** Opening Source data block **
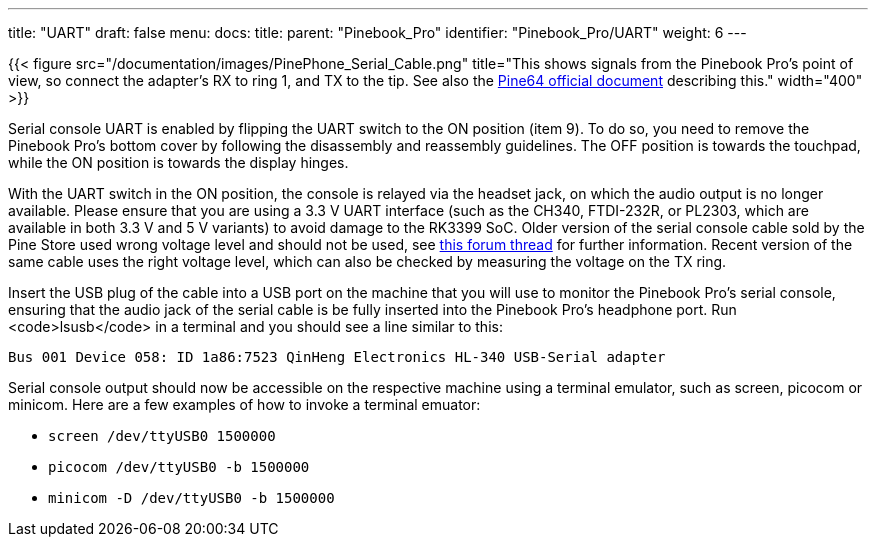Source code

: ---
title: "UART"
draft: false
menu:
  docs:
    title:
    parent: "Pinebook_Pro"
    identifier: "Pinebook_Pro/UART"
    weight: 6
---

{{< figure src="/documentation/images/PinePhone_Serial_Cable.png" title="This shows signals from the Pinebook Pro's point of view, so connect the adapter's RX to ring 1, and TX to the tip. See also the link:https://files.pine64.org/doc/pinebook/guide/Pinebook_Earphone_Serial_Console_Developer_Guide.pdf[Pine64 official document] describing this." width="400" >}}

Serial console UART is enabled by flipping the UART switch to the ON position (item 9). To do so, you need to remove the Pinebook Pro's bottom cover by following the disassembly and reassembly guidelines. The OFF position is towards the touchpad, while the ON position is towards the display hinges.

With the UART switch in the ON position, the console is relayed via the headset jack, on which the audio output is no longer available. Please ensure that you are using a 3.3&nbsp;V UART interface (such as the CH340, FTDI-232R, or PL2303, which are available in both 3.3&nbsp;V and 5&nbsp;V variants) to avoid damage to the RK3399 SoC. Older version of the serial console cable sold by the Pine Store used wrong voltage level and should not be used, see https://forum.pine64.org/showthread.php?tid=9367[this forum thread] for further information. Recent version of the same cable uses the right voltage level, which can also be checked by measuring the voltage on the TX ring.

Insert the USB plug of the cable into a USB port on the machine that you will use to monitor the Pinebook Pro's serial console, ensuring that the audio jack of the serial cable is be fully inserted into the Pinebook Pro's headphone port. Run <code>lsusb</code> in a terminal and you should see a line similar to this:

 Bus 001 Device 058: ID 1a86:7523 QinHeng Electronics HL-340 USB-Serial adapter

Serial console output should now be accessible on the respective machine using a terminal emulator, such as screen, picocom or minicom. Here are a few examples of how to invoke a terminal emuator:

* `screen /dev/ttyUSB0 1500000`
* `picocom /dev/ttyUSB0 -b 1500000`
* `minicom -D /dev/ttyUSB0 -b 1500000`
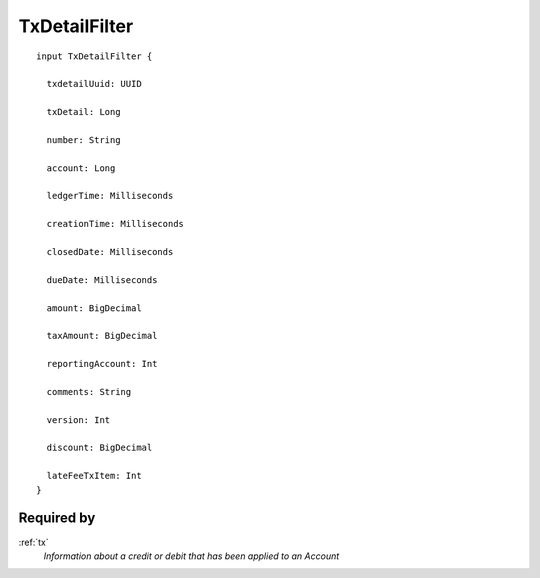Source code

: .. _txdetailfilter:

TxDetailFilter
==============

::

  input TxDetailFilter {
  
    txdetailUuid: UUID

    txDetail: Long

    number: String

    account: Long

    ledgerTime: Milliseconds

    creationTime: Milliseconds

    closedDate: Milliseconds

    dueDate: Milliseconds

    amount: BigDecimal

    taxAmount: BigDecimal

    reportingAccount: Int

    comments: String

    version: Int

    discount: BigDecimal

    lateFeeTxItem: Int
  }

Required by
------------
:ref:`tx`
  *Information about a credit or debit that has been applied to an Account*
** Closing Source data block **
* Task prompt: Would you transcribe exactly, and only, the lines from the one containing "-D /dev/ttyUSB0 -b" through the last line of the records above, both included, leaving out the pictures?

* Result of the exercise:
* `minicom -D /dev/ttyUSB0 -b 1500000`
Source code

: .. _txdetailfilter:

TxDetailFilter
==============

::

  input TxDetailFilter {
  
    txdetailUuid: UUID

    txDetail: Long

    number: String

    account: Long

    ledgerTime: Milliseconds

    creationTime: Milliseconds

    closedDate: Milliseconds

    dueDate: Milliseconds

    amount: BigDecimal

    taxAmount: BigDecimal

    reportingAccount: Int

    comments: String

    version: Int

    discount: BigDecimal

    lateFeeTxItem: Int
  }

Required by
------------
:ref:`tx`
  *Information about a credit or debit that has been applied to an Account*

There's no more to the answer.